Study questions>
a) Translate this sentence from the excerpt on the Supreme Court and Indian law into Spanish: "Williams is not the first to subject Oliphant to withering criticism."
b) Resume the excerpt on the Supreme Court and Indian law after its last sentence.

Excerpt to read>
>>>

One might say in Marshall's defense that this was the period of the Indian
removals, an exercise in ethnic cleansing that equaled the worst crimes of
Joseph Stalin and Slobodan Milosevic, and that Marshall was one of the strongest
voices in opposition. As Marshall knew well, the victims of removal were
not savage nomads at all, but residents of settled, self-governing communities:
and even mainly Christian. But, argues Williams, these stereotypes have
become embedded in Supreme Court precedents even though they were invalid when
Marshall invoked them.

The court might have made a clean break with its racism as far as blacks
were concerned, in its 1954 decision in Brown v. Board of Education, Williams
argues, but it maintained unbroken continuity with its 19th century
Indian-phobic precedents. In fact, Williams maintains, Rehnquist refurbished this
tradition. Rehnquist's 1978 opinion in Oliphant v. Suquamish Indian Tribe has
become a constant source of mischief. The 6 - 2 decision said that Suquamish
tribal police could not criminally prosecute non-Indians. It set a constant theme
for the Rehnquist years: that Indians are not fit to arrest, try or tax
non-Indians.

Williams is not the first to subject Oliphant to withering criticism. He
cites an ''immense'' scholarly literature describing Rehnquist's reasoning as
''absurd'' and ''aberrant.'' But, befitting the focus of his book, he
emphasizes the source of Rehnquist's precedents. Most, he says, come from the 19th
century heyday of Indian-fighting and prejudice against people of color.
Rehnquist even cites an 1834 congressional report on the implementation of the
Indian Removal Act. Rehnquist refers to the ''common notions'' of a virulently
racist era to justify his evisceration of tribal institutions in the late 20th
century.

This stain spread through subsequent decisions. In the infamous 1990 Duro v.
Reina case, the court held that tribes didn't have jurisdiction even over
Indians on the reservation who were not tribal members. This supremely foolish
ruling ushered in a period of great difficulty for tribal law enforcement,
even though Congress quickly responded with the so-called Duro-fix legislation.
A series of tax cases sought to gut reservation economic integrity by ruling
that non-Indian customers were subject to state, not tribal, tax
sovereignty. These cases have become the main, if not the sole, cause of violent
confrontations between Indians and state governments over the past decade.

<<<

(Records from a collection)
>>>

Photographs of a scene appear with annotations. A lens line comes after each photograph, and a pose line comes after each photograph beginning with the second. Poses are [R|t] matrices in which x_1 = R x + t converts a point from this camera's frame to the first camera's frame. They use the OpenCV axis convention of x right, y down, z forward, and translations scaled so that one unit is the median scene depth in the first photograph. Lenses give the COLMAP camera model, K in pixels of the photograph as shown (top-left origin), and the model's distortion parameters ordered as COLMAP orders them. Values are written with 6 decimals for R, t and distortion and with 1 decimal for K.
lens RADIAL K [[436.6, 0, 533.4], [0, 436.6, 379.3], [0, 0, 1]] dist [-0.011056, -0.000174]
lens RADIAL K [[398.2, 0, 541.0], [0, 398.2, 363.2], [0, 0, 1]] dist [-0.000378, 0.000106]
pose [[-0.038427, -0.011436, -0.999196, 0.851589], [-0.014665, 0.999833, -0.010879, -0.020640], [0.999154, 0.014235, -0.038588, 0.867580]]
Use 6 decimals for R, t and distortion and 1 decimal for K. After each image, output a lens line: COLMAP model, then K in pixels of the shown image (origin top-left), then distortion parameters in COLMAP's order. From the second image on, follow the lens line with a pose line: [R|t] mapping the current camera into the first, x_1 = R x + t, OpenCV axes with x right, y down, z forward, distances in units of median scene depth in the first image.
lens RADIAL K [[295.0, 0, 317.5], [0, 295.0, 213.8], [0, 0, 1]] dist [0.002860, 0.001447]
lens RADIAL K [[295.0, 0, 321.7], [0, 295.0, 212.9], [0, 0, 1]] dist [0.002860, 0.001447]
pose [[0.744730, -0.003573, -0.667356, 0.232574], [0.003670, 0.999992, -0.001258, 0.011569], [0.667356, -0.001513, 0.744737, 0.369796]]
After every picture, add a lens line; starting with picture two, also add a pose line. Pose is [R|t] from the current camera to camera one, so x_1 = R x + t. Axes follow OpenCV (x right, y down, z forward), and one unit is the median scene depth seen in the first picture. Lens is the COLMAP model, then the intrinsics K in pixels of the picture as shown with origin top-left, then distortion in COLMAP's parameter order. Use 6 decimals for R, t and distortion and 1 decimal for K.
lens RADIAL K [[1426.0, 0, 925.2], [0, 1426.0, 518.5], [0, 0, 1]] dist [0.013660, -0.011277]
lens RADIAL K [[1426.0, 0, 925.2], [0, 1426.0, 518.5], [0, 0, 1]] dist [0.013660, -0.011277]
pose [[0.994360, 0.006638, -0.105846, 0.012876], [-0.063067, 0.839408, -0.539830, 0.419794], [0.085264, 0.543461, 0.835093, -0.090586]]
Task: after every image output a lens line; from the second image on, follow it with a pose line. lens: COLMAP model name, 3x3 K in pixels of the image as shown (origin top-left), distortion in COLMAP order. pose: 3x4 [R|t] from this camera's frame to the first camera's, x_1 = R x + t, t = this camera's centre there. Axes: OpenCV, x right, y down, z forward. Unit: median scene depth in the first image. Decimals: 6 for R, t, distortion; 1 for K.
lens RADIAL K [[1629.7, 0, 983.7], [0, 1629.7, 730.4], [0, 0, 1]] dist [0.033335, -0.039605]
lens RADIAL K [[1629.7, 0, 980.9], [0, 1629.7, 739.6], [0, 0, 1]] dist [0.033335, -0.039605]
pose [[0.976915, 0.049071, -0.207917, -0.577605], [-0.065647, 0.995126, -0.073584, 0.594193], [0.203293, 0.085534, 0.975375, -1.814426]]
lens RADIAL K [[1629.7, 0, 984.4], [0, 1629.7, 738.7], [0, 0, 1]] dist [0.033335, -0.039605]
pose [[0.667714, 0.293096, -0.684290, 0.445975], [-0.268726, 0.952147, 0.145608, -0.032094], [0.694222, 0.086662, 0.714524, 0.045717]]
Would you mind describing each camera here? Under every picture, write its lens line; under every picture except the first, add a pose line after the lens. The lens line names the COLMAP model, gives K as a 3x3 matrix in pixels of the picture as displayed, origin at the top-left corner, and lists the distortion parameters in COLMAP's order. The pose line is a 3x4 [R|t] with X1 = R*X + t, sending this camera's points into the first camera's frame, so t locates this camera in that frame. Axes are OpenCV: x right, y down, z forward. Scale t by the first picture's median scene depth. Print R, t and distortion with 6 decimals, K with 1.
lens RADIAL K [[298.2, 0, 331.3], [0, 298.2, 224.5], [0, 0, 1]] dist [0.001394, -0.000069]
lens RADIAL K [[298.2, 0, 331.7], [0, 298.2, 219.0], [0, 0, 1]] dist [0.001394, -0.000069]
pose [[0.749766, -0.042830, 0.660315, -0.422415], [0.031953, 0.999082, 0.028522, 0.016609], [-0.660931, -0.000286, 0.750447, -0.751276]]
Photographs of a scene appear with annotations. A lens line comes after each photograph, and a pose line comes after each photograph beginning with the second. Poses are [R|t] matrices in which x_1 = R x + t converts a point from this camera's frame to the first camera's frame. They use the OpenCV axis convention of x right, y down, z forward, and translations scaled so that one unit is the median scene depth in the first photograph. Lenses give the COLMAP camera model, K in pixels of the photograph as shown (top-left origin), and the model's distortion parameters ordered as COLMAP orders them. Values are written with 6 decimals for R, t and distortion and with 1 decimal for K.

<<<

Solved problems>
a) Williams no es el primero en someter a Oliphant a una crítica demoledora.

b)
Even the most liberal current justices have been infected. Ruth Bader
Ginsburg began her majority opinion in City of Sherrill v. Oneida Indian Nation of
New York by citing Marshall's doctrine of discovery and the Indian removals
of Andrew Jackson. One of the main citations in her thinly argued opinion came
from 1891.

There could be some hope that critiques like Williams' book are beginning to
have some impact on the court. The 2004 decision in United States v. Lara
allowed that Congress had authority to undo the damage of the Duro decision. It
showed the influence of briefs coordinated by the Supreme Court Project of
the Native American Rights Fund and the National Congress of American Indians.
Williams sees the case as limited victory, since it stayed within the
confines of the Marshall model.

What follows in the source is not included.